José Mujica: um adeus que perdura com sabedoria
- danieltrouche
- 1 de nov. de 2020
- 3 min de leitura
Atualizado: 10 de nov. de 2020
"Sou passional, mas em meu jardim há décadas não cultivo o ódio. A vida me ensinou uma dura lição, o ódio acaba nos deixando estúpidos porque nos faz perder a objetividade diante das coisas".
Discurso de despedido do ex-presidente uruguaio José Mujica.
Na última terça feira (20) o senador da Frente Ampla e ex-presidente do Uruguai (2010–2015), José Mujica, apresentou sua renúncia ao Senado. Com 85 anos e a saúde debilitada, o líder uruguaio disse que a ameaça do novo coronavírus o obrigou a se afastar — “ser senador significa falar com gente e andar por todo lado. O jogo não é jogado nos escritórios, e sou ameaçado por todos os lados por duas circunstâncias: a velhice e uma doença imunológica crônica”, explicou.
Ao analisarmos a política nos últimos trinta anos e a trajetória de Mujica, nos deparamos com uma visão praticamente sem igual, ao menos ao buscar algum nome que tenha atingido uma liderança tão sólida e a presidência em seu país. Mujica sai da política para entrar na história. Foi um líder que transcendeu a política, seu nome tem o mesmo peso de lutadores pelos direitos humanos e pela liberdade como Nelson Mandela, Gandhi, Martin Luther King Jr, e possivelmente outros poucos.
“Já passei por tudo na vida.

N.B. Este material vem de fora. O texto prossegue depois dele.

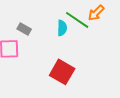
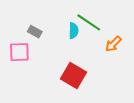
orange arrow: (96, 13) -> (113, 44), moved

Fui amarrado com fios de arame por seis meses com as mãos atrás das costas, desmaiei por não aguentar estar trancado em um caminhão por dois ou três dias; passei dois anos sem ser levado para tomar banho, tendo que me banhar com um copo da água e um lenço. Já passei por tudo, mas eu não odeio ninguém. Quero transmitir aos jovens que a vida deve ser agradecida, porque vencer na vida não é ganhar, mas levantar-se e recomeçar cada vez que se cai”, pronunciou bravamente antes de agradecer e se despedir no Senado.
A ditadura militar manteve Mujica preso por 15 anos. O regime mantinha presos políticos como seus reféns; caso os Tupamaros — o Movimento de Libertação Nacional — retomasse a luta armada, os presos seriam executados. Somente em 1985, com o retorno da democracia no Uruguai e a anistia geral decretada, voltou a política, passando pelo Senado, o ministério da Agricultura e a presidência.
“Quero agradecer porque há um tempo para chegar e há um tempo para ir embora da vida. Entre os deputados que tivemos embates, simbolizo meu agradecimento citando Alejandro Atchugarry, um liberal de marca maior, não um liberal na economia, mas na humanidade. Fomos adversários sem nenhuma ofensa ao longo dos anos, e ele foi um homem de categoria superior. Quero nomeá-lo como símbolo de algo que deve ser discutido e que deve ser conservado, a bonomia (característica própria de pessoa bondosa), apesar da rispidez do sistema político deste pais”.
Em seu pronunciamento, entre passagens emotivas e agradecimentos, Mujica mencionou que o ódio é cego como o amor, e neste ponto contrapôs, mais do que sua história, os recentes movimentos de extrema-direita que chegaram ao poder na América Latina justamente com discurso de preconceito contra as minorias. Lembrou que apenas o amor pode criar, pois o ódio é destrutivo. O líder ainda deixou uma mensagem sobre as mudanças que o tempo impõe e citou a época digital como nem pior nem melhor do que o tempo anterior, mas distinta.
Privacidade e intimidade na Era Digital
“Acho que apareceram problemas. Problemas tecnológicos que são capazes de predizer como é o caráter e como são essencialmente as linhas motrizes da conduta humana, do comportamento, as vezes sem nem mesmo falar conosco no mundo digital. E este será um dilema que terão os Estados e os sistemas políticos do futuro”, disse. O questionamento aponta para a liberdade e a privacidade em uma era em que as pessoas tem suas vidas expostas nas redes sociais.
“Até pouco tempo acreditávamos em uma definição de liberdade, e agora a ciência (propõe na verdade a tecnologia) nos diz que se libertar significa seguir desejos e inclinações; mas se liberdade significa que somos capazes de gestar inclinações e desejos, a liberdade não existe. Esse é um problema a ser enfrentado pelas novas gerações, e a política terá que assumir, porque a política é a luta pela felicidade humana, mesmo que isso soe como uma quimera”.
Mujica discorreu enunciando ainda que na política os homens e as mulheres passam, mas algumas causas sobrevivem e têm que se transformar. “Porque a única coisa permanente é a mudança”, foram as palavras do ex-presidente uruguaio José Mujica.